Passage below:
# finding sponsorship jobs in australia



## cornish dave (Mar 29, 2010)

hi all i was wondering if any body knows of any good websites advertising jobs in which the employer will sponsor there employees to stay in the country, as i need to find a sponsor pretty fast. 

do you have any advise/experiences in finding a job that will sponsor you. any help at all would be much appreciated thanks guys


----------



## kaz101 (Nov 29, 2007)

Hi Cornish Dave, 

Have you tried the links in the 'PLEASE READ....' post? There are a couple for sponsorship - that's all I have to suggest. 

Regards,
Karen


----------



## jewoley (Apr 11, 2010)

Hi! I've been a silent reader of this forum but never registered/commented...until now. 

The removal of the MODL list caused my plans to go out the window - "wasted" my time and money getting skills assessment done and taking IELTS. My current option is to get work and apply later using Australian experience to claim some extra points.

The "Work Aus" link does not work (listed in the "Please read". Please share if there are any websites - I couldn't find any online.

I guess it depends on the job one is after. My suggestion, Cornish Dave, is to send out resumes to any jobs advertised, even if they mention that they would only hire people with work rights in Australia. That's what I'm trying to do at the moment. If you know what company or where you'd like to work, try searching for companies in that state/area and get contact details. Write to them and send them your CV even if they haven't got jobs advertised. Who knows what would happen - I'm hoping for a miracle.  I've seen it happen before - give it a go.


----------



## kaz101 (Nov 29, 2007)

jewoley said:


> The "Work Aus" link does not work (listed in the "Please read". Please share if there are any websites - I couldn't find any online.


Thanks for letting me know - I've removed the link. 

Regards,
Karen


----------
End of Passage.
Data block below:
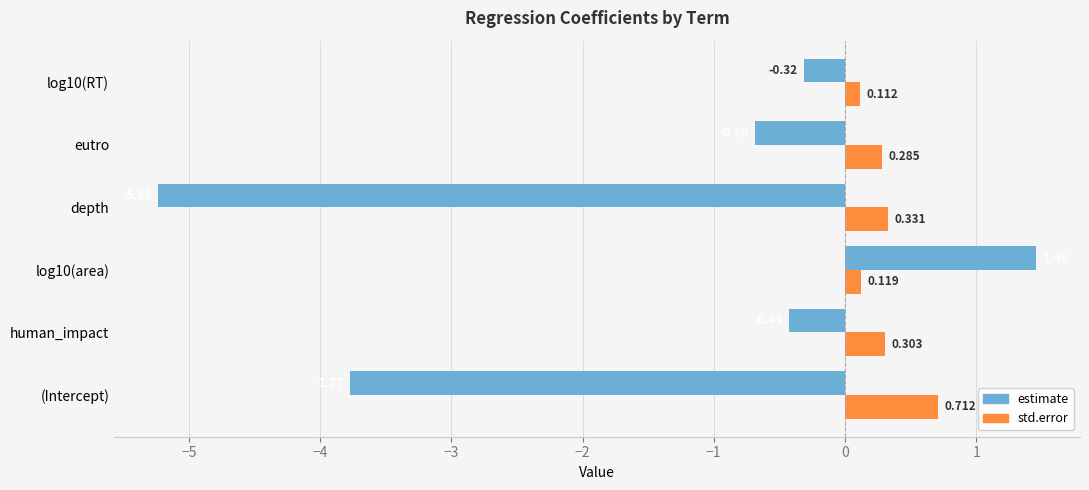

Rank the series by their average value, from lowest to highest.

estimate, std.error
End of Data block.
Work instruction 1 ▸
Answer these questions about the forum thread:
(a) Which post did kaz101 first point Cornish Dave to?
(b) What two things did jewoley spend time and money on before the MODL list was removed?
(c) What did kaz101 do after learning that the "Work Aus" link did not work?
Work instruction 2 ▸ Transcribe the forum thread, everything from "## cornish dave" down to "sponsor pretty fast.".
The listing has no connection to the forum thread.

Written reply 1 ▸
(a) The 'PLEASE READ....' post, which has a couple of links for sponsorship.
(b) Getting a skills assessment done and taking IELTS.
(c) Removed the link.

Written reply 2 ▸
## cornish dave (Mar 29, 2010)

hi all i was wondering if any body knows of any good websites advertising jobs in which the employer will sponsor there employees to stay in the country, as i need to find a sponsor pretty fast.